SELECTED TEXT
========

To overcome these limitations, this model employs an end-to-end Image-to-Text paradigm. It treats the meter reading task as a direct generation problem, taking an entire meter image as input and producing the numerical reading (e.g., "8430.6") as a text sequence. This simplifies the pipeline and leverages global image context for higher accuracy.
The core of the model is a Large Vision-Language Model (LVLM) with two main components:
- Vision Encoder: A Vision Transformer (ViT) that encodes the input image into a series of rich feature vectors. ViT's global receptive field allows it to capture key details and spatial relationships, making it resilient to minor rotations, scaling, or occlusions.
- Language Decoder: A large-scale autoregressive language model that processes the visual features and generates the final text output character by character. Its pre-training on vast text corpora enables it to understand the logical structure of numerical sequences (like decimal points), preventing common-sense errors.
Intended uses & limitations
This model is intended for developers and researchers working on automated utility meter reading systems. It can be directly integrated into applications requiring the extraction of numerical data from meter images. By replacing complex multi-model pipelines, it can significantly reduce development and maintenance overhead.

========

STUDY MATERIAL

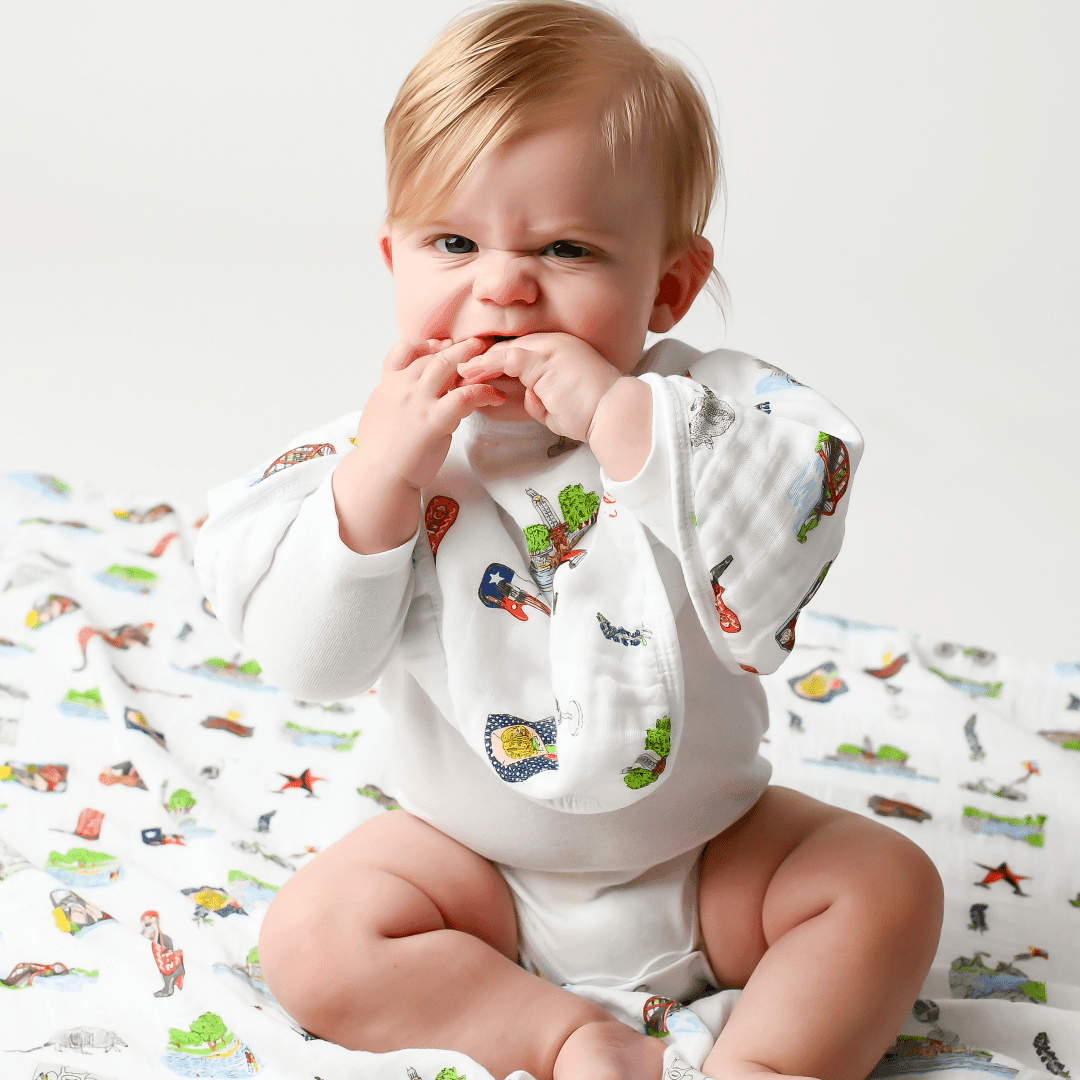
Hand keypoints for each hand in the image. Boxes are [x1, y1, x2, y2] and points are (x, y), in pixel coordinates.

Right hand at [333, 338, 504, 552]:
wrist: (376, 475)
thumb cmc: (379, 453)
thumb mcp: (380, 416)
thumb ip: (397, 401)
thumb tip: (414, 401)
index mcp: (388, 384)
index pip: (404, 350)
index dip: (425, 345)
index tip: (441, 346)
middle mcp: (403, 387)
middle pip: (433, 356)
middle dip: (458, 347)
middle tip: (478, 343)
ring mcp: (419, 401)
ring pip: (448, 367)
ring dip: (472, 359)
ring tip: (492, 357)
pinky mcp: (434, 420)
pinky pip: (465, 396)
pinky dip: (483, 392)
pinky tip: (495, 396)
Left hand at [456, 332, 620, 440]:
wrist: (615, 415)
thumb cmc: (592, 415)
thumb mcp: (558, 406)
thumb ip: (540, 398)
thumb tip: (527, 398)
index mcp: (557, 351)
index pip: (515, 354)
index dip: (489, 364)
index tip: (467, 375)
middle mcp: (553, 342)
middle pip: (505, 348)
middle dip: (477, 361)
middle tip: (451, 373)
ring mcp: (550, 347)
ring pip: (502, 351)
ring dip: (475, 363)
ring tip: (452, 374)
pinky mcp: (545, 358)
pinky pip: (506, 358)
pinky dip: (484, 366)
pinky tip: (467, 373)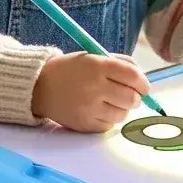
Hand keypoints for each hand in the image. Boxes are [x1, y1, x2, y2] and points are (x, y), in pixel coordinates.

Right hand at [32, 52, 149, 132]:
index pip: (134, 77)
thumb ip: (120, 64)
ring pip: (123, 114)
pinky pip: (109, 125)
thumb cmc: (71, 70)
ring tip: (109, 101)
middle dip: (135, 97)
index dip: (143, 83)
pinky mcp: (85, 124)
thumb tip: (143, 79)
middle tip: (128, 95)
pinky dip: (109, 118)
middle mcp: (95, 87)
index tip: (143, 86)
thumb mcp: (93, 57)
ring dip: (121, 108)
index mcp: (98, 66)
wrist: (40, 87)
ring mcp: (89, 108)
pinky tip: (98, 109)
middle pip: (132, 99)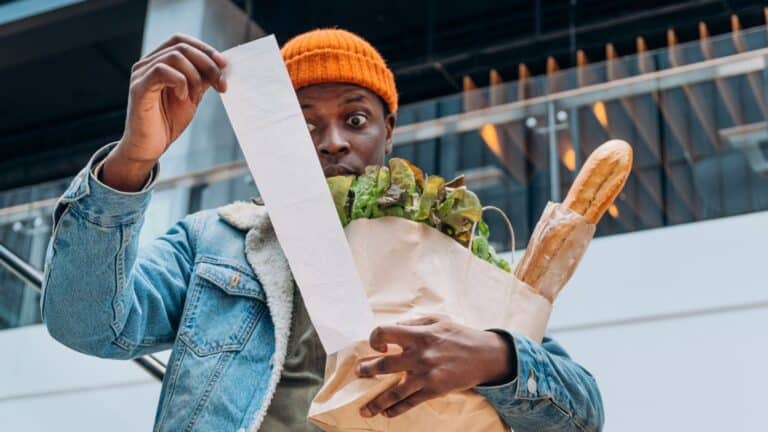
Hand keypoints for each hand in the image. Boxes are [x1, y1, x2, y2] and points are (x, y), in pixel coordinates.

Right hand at [103, 33, 227, 190]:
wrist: (150, 147)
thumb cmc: (168, 121)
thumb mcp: (192, 96)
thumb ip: (203, 79)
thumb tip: (222, 65)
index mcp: (159, 62)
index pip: (181, 41)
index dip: (205, 49)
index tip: (225, 65)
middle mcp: (146, 64)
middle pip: (181, 46)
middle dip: (208, 64)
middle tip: (222, 84)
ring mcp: (141, 75)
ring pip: (174, 56)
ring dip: (195, 76)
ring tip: (196, 96)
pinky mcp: (139, 88)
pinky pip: (161, 71)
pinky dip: (180, 82)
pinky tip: (184, 98)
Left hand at [356, 315, 514, 418]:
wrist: (485, 355)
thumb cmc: (459, 335)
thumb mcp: (437, 320)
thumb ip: (413, 323)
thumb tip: (393, 329)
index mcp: (418, 334)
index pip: (384, 332)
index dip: (375, 338)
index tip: (377, 346)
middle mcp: (419, 355)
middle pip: (384, 365)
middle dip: (367, 370)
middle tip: (360, 373)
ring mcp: (426, 374)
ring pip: (394, 391)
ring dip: (376, 402)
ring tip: (364, 410)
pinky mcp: (434, 390)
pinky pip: (411, 402)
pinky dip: (396, 409)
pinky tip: (387, 413)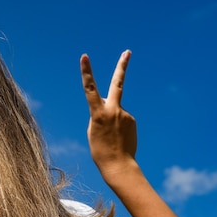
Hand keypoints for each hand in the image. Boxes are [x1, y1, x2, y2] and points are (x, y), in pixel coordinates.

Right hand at [80, 51, 136, 179]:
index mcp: (98, 113)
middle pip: (118, 83)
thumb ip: (99, 112)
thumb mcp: (93, 129)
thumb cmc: (100, 149)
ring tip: (110, 137)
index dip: (86, 71)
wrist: (118, 164)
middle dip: (122, 66)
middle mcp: (113, 110)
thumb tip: (108, 102)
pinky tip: (117, 137)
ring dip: (111, 120)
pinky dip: (118, 126)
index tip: (84, 56)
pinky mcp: (132, 120)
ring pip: (115, 110)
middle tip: (128, 51)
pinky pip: (122, 118)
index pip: (90, 88)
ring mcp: (125, 114)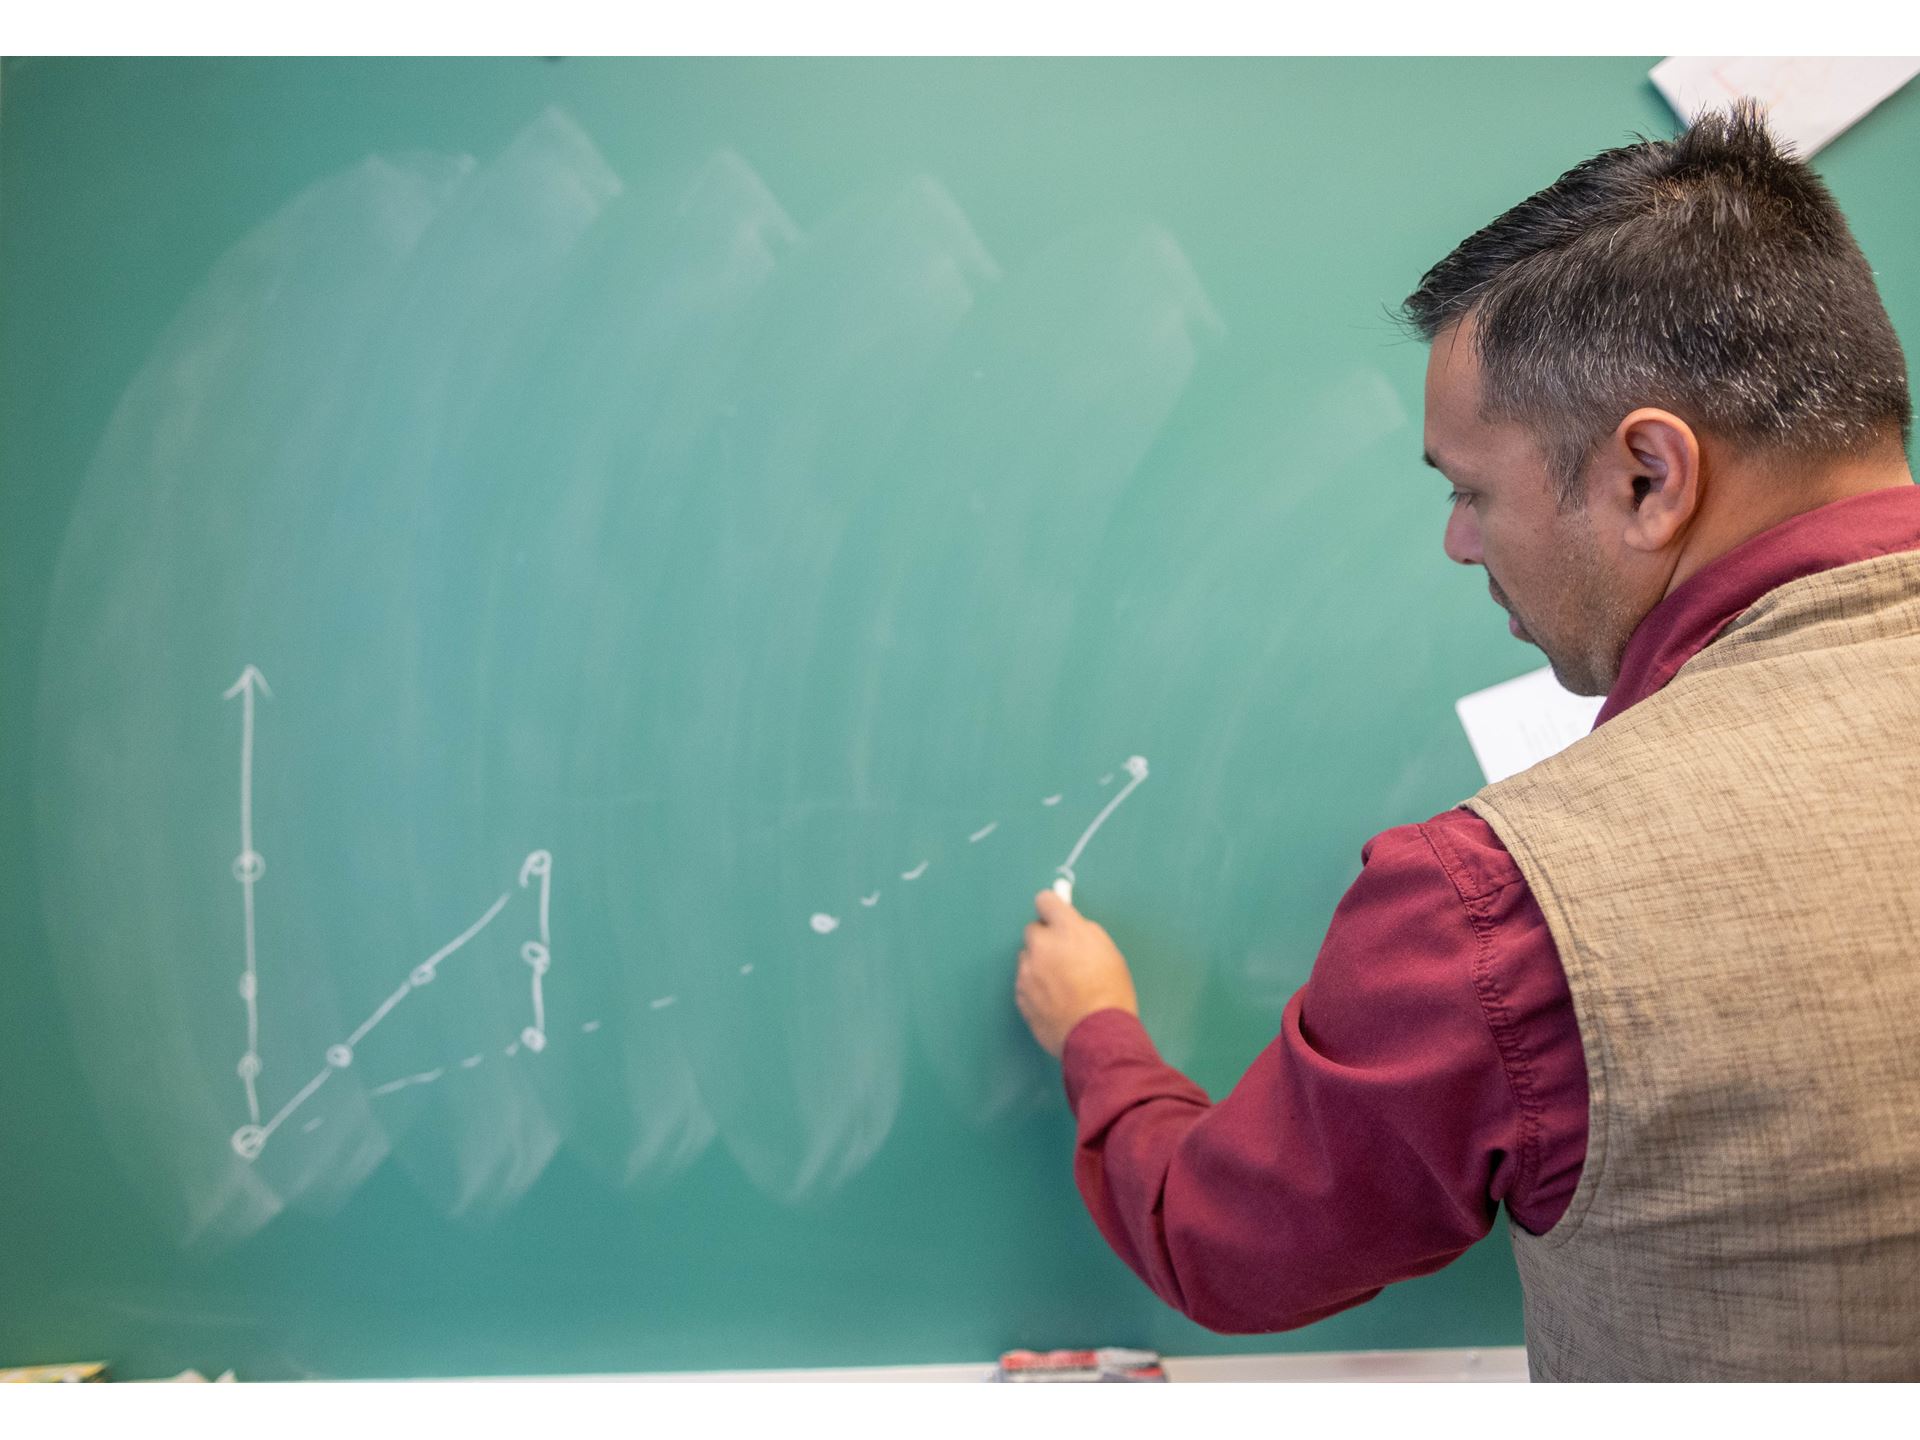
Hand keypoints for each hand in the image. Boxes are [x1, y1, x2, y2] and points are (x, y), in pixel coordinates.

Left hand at [1014, 888, 1138, 1058]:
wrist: (1098, 1034)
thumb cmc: (1111, 993)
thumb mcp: (1109, 952)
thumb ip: (1085, 933)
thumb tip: (1071, 927)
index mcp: (1067, 931)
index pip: (1046, 900)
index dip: (1052, 908)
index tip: (1056, 916)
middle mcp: (1042, 946)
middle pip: (1033, 930)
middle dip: (1046, 939)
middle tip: (1064, 956)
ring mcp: (1027, 972)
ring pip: (1027, 957)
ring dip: (1039, 963)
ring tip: (1061, 984)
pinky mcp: (1020, 996)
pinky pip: (1023, 982)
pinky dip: (1034, 987)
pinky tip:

========

EXERCISES TO COMPLETE
- 1) Please retype the passage of the model description that opens with the words containing "- Language Decoder: A" and closes with "and maintenance overhead.".
- 2) Answer these from the model description:
(a) What sample numerical reading does it give as output?
(b) What kind of network serves as the vision encoder?
(c) For whom is the model intended?
Use only the model description here, not the material.

PER-TASK ANSWERS
- 1)
- Language Decoder: A large-scale autoregressive language model that processes the visual features and generates the final text output character by character. Its pre-training on vast text corpora enables it to understand the logical structure of numerical sequences (like decimal points), preventing common-sense errors.
Intended uses & limitations
This model is intended for developers and researchers working on automated utility meter reading systems. It can be directly integrated into applications requiring the extraction of numerical data from meter images. By replacing complex multi-model pipelines, it can significantly reduce development and maintenance overhead.

- 2)
(a) "8430.6"
(b) A Vision Transformer (ViT)
(c) Developers and researchers working on automated utility meter reading systems